# LED Bulb tear down



## Meadow (Jan 14, 2011)

Thanks  


Neat to see the circuit diagrams too.


----------



## cuba_pete (Dec 8, 2011)

This was a pretty good write-up, and timely for me.

My facility purchased all new hybrid T8 linear replacements. We didn't get what we wanted, they were delivered late, they ended up not being tested for FCC compliance, and were not RoHS compliant (though not really in may lane for judgment of suitability).

We got lowest bidder bulbs...

But, I have been pleasantly surprised, so far, by their performance. I have been doing extensive RFI testing in different ballasted and un-ballasted configurations.

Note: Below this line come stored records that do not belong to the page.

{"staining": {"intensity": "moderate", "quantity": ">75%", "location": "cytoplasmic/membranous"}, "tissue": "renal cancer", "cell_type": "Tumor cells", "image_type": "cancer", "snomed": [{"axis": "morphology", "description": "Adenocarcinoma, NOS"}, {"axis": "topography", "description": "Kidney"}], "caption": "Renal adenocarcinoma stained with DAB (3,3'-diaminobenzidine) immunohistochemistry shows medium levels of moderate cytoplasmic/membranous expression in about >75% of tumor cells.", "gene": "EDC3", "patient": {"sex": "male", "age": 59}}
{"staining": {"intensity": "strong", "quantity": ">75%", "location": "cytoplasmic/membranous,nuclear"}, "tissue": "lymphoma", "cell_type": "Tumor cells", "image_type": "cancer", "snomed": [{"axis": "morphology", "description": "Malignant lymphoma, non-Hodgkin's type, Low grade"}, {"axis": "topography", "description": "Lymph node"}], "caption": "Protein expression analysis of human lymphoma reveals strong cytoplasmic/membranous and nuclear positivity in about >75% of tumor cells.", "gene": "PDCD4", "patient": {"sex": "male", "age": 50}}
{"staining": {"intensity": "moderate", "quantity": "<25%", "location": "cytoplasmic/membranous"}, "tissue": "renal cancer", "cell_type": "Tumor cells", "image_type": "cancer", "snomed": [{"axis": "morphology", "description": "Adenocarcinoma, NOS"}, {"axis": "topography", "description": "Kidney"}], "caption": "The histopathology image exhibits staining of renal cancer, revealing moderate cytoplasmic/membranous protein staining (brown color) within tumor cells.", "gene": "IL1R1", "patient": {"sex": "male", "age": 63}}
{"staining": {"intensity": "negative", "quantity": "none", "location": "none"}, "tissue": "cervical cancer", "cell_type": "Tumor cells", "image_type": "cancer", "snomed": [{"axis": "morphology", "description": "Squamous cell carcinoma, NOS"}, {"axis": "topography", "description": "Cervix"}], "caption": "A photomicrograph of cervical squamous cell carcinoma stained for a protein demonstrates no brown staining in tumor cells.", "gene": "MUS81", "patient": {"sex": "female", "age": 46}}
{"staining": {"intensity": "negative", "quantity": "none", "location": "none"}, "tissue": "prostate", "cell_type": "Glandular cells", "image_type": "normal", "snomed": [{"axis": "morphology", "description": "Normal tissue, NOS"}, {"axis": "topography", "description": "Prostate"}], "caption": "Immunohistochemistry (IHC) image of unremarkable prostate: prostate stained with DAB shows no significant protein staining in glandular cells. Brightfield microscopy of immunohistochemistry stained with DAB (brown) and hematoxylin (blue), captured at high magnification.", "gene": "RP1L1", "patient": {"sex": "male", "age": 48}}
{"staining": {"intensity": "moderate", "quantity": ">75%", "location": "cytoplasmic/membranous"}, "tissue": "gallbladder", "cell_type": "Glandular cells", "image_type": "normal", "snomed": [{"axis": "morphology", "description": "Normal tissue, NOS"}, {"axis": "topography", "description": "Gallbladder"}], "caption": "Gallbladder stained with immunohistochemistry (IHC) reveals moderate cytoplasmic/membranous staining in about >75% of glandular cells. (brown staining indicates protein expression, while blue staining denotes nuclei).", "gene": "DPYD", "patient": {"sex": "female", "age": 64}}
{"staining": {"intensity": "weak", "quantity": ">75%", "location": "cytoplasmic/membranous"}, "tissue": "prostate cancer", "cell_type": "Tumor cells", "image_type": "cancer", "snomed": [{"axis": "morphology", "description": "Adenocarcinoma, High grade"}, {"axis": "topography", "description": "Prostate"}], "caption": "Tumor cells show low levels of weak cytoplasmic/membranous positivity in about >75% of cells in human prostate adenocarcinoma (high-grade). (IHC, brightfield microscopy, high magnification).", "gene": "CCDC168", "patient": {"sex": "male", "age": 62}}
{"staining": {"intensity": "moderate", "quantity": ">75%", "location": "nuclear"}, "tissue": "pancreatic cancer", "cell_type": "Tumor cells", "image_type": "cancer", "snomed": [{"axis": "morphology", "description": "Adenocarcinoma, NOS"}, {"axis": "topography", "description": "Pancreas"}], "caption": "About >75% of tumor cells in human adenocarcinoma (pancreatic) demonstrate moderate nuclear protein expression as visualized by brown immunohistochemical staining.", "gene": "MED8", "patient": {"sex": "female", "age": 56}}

Thanks for the link :thumbsup:


----------



## emtnut (Mar 1, 2015)

Feit and Osram are the only 2 that know how to properly draw a bridge rectifier .. IMHO :laughing:


----------



## gnuuser (Jan 13, 2013)

i prefer osram if i can get them
anywho the noise factor could easily be diminished by looping the positive lead through a small ferrite core three or four times


----------



## cuba_pete (Dec 8, 2011)

gnuuser said:


> i prefer osram if i can get them
> anywho the noise factor could easily be diminished by looping the positive lead through a small ferrite core three or four times


That works well for keeping the noise from the lines. I measure emanations in free space. Some of these bulb brands are better RF emitters than they are light sources (Mirabella).

Kind of like the whole heat/light issue with incandescents.


----------



## gnuuser (Jan 13, 2013)

cuba_pete said:


> That works well for keeping the noise from the lines. I measure emanations in free space. Some of these bulb brands are better RF emitters than they are light sources (Mirabella).
> 
> Kind of like the whole heat/light issue with incandescents.


 true a bit like the neon lamps (arc across a gap):laughing:

once had an old super heterodyne am radio brought into the shop
worked great and sounded nice until one of the guys tested an neon sign about three feet away (the resulting squeal made me jump out of my chair) and :laughing:


----------



## wildleg (Apr 12, 2009)

great article. thanks for posting. any links to articles showing the efficiency of the various styles or efficiency vs price pt/actual bulb life would be greatly appreciated.


----------



## cuba_pete (Dec 8, 2011)

gnuuser said:


> once had an old super heterodyne am radio...


Yep...that's my work environment. My equipment can be sensitive to many types of interference that even the FCC deems to be acceptable.


----------